▶ ÜBUNGSTEXT:
● ● ● ●
Erregung und Ärgernis (6)

Eine Plattform aus der Hölle

Konflikte und Gemeinheiten sind schon immer Teil öffentlicher Diskurse gewesen. Doch auf X nimmt die politische Aggression überhand – und macht eine vernünftige Nutzung der Plattform bis auf Weiteres unmöglich.

Konflikte und Gemeinheiten sind schon immer Teil öffentlicher Diskurse gewesen. Doch auf X nimmt die politische Aggression überhand – und macht eine vernünftige Nutzung der Plattform bis auf Weiteres unmöglich.


Der Umbau von Twitter zu X hat unter Journalist:innen, Wissenschaftler:innen und Institutionen zu großem Händeringen geführt. Sollte man die Plattform verlassen, um die reaktionäre Politik des neuen Besitzers nicht zu unterstützen?* Sollte man bleiben, um aufzuklären, um weiterzukämpfen?

Der Soziologe Rudolf Stichweh plädierte zuletzt in einem Post auf X für den Verbleib auf der Plattform. Allerdings mit der nicht ganz ernstgemeinten heroischen Begründung, man dürfe die Augen vor dem Grauen, das unsere Gesellschaft prägt, nicht abwenden. Stichweh schreibt: „Das beste Argument für X ist, dass die Plattform ein anschauliches Bild erlaubt, wie es in der Hölle aussieht. Täglich Millionen kleiner und größerer Teufel, mit denen man aber leben muß, weil man nun mal in der Hölle ist. Sie können es auch Gesellschaft nennen.“

„Höllenplattform“: Auch vor der Übernahme durch Elon Musk gab es auf Twitter Belästigung und Beschimpfung, Frauenhass und Rassismus. Foto: Canva

Stichwehs pessimistische Soziologie verweist darauf, dass jede Öffentlichkeit immer auch ein Ort ständiger Irritation ist – wo sich Menschen zwar oft die Hand reichen, die meiste Zeit aber gegenseitig auf die Füße treten. Das ist nicht erst seit der Digitalisierung so. Die Geschichte der Öffentlichkeit zeigt, dass heftige Konflikte, zwischenmenschliche Gemeinheit, Bitterkeit und Hohn schon immer dazugehört haben.
● ● ● ●
▶ DATENAUSZUG:
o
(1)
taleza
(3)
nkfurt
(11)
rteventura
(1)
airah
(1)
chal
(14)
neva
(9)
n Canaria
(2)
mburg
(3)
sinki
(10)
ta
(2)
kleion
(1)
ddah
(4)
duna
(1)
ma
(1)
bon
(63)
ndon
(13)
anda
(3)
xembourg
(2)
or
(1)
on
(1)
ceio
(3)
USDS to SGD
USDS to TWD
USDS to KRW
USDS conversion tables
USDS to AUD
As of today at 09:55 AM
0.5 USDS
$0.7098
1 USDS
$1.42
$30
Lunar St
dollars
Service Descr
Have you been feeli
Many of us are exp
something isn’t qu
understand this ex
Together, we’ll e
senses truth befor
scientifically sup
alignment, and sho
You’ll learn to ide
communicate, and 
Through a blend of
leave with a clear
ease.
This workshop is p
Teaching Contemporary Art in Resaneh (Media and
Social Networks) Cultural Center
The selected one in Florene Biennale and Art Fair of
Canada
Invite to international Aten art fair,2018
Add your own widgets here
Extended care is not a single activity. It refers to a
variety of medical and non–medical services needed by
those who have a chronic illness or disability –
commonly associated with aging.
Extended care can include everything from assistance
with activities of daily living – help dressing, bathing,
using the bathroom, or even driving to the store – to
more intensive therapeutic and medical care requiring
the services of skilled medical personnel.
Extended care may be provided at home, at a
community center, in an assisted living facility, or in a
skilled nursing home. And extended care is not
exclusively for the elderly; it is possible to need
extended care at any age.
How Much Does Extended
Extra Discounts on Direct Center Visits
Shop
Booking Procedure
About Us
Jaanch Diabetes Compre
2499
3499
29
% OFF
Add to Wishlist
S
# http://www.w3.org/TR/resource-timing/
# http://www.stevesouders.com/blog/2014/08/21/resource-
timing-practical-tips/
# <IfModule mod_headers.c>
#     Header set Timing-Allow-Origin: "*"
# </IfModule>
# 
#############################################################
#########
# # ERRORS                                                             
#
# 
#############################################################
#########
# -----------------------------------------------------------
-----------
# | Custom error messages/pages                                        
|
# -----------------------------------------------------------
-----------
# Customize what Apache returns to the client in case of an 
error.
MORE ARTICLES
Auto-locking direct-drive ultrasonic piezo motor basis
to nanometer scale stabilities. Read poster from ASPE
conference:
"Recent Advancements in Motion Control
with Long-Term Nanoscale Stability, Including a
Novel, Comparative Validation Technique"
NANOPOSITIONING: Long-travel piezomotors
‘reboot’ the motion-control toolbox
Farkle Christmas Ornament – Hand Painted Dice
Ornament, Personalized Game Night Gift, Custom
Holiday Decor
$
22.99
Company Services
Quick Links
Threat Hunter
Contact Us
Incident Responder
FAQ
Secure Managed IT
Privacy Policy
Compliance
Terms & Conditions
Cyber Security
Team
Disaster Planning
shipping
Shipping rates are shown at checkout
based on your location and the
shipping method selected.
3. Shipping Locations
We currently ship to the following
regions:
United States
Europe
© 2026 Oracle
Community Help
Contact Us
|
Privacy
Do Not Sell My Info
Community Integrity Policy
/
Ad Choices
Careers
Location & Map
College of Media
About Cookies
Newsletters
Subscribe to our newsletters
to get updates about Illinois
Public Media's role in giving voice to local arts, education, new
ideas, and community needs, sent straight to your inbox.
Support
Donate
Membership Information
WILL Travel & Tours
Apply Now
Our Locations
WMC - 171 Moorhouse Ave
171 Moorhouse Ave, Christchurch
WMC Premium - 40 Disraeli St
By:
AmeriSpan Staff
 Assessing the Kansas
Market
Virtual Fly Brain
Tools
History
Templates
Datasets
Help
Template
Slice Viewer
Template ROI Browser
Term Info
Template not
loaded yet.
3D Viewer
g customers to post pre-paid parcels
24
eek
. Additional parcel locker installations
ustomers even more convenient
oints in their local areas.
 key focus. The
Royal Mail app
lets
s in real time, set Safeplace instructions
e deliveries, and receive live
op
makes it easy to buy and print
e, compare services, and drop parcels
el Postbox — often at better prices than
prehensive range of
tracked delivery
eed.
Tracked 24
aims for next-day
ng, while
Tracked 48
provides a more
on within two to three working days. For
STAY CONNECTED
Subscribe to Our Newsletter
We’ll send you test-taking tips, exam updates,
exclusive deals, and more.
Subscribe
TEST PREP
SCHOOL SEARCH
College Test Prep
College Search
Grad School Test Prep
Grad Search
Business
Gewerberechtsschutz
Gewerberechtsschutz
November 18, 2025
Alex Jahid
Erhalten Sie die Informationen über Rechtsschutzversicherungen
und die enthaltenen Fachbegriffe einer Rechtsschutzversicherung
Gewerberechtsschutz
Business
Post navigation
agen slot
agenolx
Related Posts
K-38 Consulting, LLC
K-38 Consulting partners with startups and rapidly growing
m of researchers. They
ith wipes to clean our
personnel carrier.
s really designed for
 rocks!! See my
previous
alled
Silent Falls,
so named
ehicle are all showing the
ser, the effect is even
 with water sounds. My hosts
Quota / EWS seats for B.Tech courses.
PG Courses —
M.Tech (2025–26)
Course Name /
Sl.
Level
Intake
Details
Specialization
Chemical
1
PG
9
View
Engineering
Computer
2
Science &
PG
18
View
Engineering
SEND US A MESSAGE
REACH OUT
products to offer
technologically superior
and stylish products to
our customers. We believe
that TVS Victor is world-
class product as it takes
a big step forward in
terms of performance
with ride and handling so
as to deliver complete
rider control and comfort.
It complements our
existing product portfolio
● ● ● ●
▶ ARBEITSANWEISUNGEN:
A. Erklären Sie in ein bis drei Sätzen, warum man laut Stichweh im Übungstext mit den täglich Millionen kleiner und größerer Teufel leben muss.
B. Suchen Sie aus der Auflistung jede Zeile heraus, die die Zeichenfolge „customers“ enthält. Achten Sie dabei auf Groß- und Kleinschreibung.

▶ LÖSUNGEN:
A. Nach Stichweh muss man mit ihnen leben, weil man nun mal in der Hölle ist. Diese Hölle könne man, so fügt er hinzu, auch Gesellschaft nennen.

B.
g customers to post pre-paid parcels
our customers. We believe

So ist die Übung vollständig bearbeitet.